■ WHAT NEEDS TO BE DONE
Rewrite the records below, changing "top-left" to "upper-left" and leaving everything else as it is.
=-=-=-=-=
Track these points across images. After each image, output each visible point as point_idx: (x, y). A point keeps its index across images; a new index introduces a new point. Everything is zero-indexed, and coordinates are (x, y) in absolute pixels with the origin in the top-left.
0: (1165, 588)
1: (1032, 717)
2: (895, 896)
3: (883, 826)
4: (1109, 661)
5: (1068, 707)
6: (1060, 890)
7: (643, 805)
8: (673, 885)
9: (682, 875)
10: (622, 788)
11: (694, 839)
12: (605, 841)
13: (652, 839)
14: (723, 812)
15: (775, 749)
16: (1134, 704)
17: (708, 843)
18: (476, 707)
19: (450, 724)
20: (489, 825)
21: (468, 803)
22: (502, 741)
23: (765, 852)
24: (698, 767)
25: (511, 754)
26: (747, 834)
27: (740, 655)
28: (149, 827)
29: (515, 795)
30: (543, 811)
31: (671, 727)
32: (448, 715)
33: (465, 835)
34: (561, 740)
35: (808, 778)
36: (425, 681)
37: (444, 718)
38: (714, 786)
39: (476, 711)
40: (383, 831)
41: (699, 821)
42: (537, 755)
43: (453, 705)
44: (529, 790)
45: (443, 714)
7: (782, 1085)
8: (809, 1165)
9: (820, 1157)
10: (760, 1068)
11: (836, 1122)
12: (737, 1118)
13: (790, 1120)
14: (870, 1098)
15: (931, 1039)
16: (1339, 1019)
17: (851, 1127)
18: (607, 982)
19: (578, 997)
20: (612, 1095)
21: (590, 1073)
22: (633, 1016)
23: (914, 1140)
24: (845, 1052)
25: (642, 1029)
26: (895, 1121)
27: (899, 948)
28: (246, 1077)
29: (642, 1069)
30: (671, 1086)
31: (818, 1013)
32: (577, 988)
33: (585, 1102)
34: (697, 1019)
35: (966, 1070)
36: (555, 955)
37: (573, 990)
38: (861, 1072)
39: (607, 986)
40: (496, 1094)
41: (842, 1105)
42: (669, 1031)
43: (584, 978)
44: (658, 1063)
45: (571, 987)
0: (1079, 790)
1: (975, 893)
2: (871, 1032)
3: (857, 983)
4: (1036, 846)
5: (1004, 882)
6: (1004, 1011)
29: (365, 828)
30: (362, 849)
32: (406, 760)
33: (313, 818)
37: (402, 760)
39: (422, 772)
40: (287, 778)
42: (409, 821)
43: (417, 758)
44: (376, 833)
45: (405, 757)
=-=-=-=-=
■ RESULT FOR THIS TASK
Track these points across images. After each image, output each visible point as point_idx: (x, y). A point keeps its index across images; a new index introduces a new point. Everything is zero-indexed, and coordinates are (x, y) in absolute pixels with the origin in the upper-left.
0: (1165, 588)
1: (1032, 717)
2: (895, 896)
3: (883, 826)
4: (1109, 661)
5: (1068, 707)
6: (1060, 890)
7: (643, 805)
8: (673, 885)
9: (682, 875)
10: (622, 788)
11: (694, 839)
12: (605, 841)
13: (652, 839)
14: (723, 812)
15: (775, 749)
16: (1134, 704)
17: (708, 843)
18: (476, 707)
19: (450, 724)
20: (489, 825)
21: (468, 803)
22: (502, 741)
23: (765, 852)
24: (698, 767)
25: (511, 754)
26: (747, 834)
27: (740, 655)
28: (149, 827)
29: (515, 795)
30: (543, 811)
31: (671, 727)
32: (448, 715)
33: (465, 835)
34: (561, 740)
35: (808, 778)
36: (425, 681)
37: (444, 718)
38: (714, 786)
39: (476, 711)
40: (383, 831)
41: (699, 821)
42: (537, 755)
43: (453, 705)
44: (529, 790)
45: (443, 714)
7: (782, 1085)
8: (809, 1165)
9: (820, 1157)
10: (760, 1068)
11: (836, 1122)
12: (737, 1118)
13: (790, 1120)
14: (870, 1098)
15: (931, 1039)
16: (1339, 1019)
17: (851, 1127)
18: (607, 982)
19: (578, 997)
20: (612, 1095)
21: (590, 1073)
22: (633, 1016)
23: (914, 1140)
24: (845, 1052)
25: (642, 1029)
26: (895, 1121)
27: (899, 948)
28: (246, 1077)
29: (642, 1069)
30: (671, 1086)
31: (818, 1013)
32: (577, 988)
33: (585, 1102)
34: (697, 1019)
35: (966, 1070)
36: (555, 955)
37: (573, 990)
38: (861, 1072)
39: (607, 986)
40: (496, 1094)
41: (842, 1105)
42: (669, 1031)
43: (584, 978)
44: (658, 1063)
45: (571, 987)
0: (1079, 790)
1: (975, 893)
2: (871, 1032)
3: (857, 983)
4: (1036, 846)
5: (1004, 882)
6: (1004, 1011)
29: (365, 828)
30: (362, 849)
32: (406, 760)
33: (313, 818)
37: (402, 760)
39: (422, 772)
40: (287, 778)
42: (409, 821)
43: (417, 758)
44: (376, 833)
45: (405, 757)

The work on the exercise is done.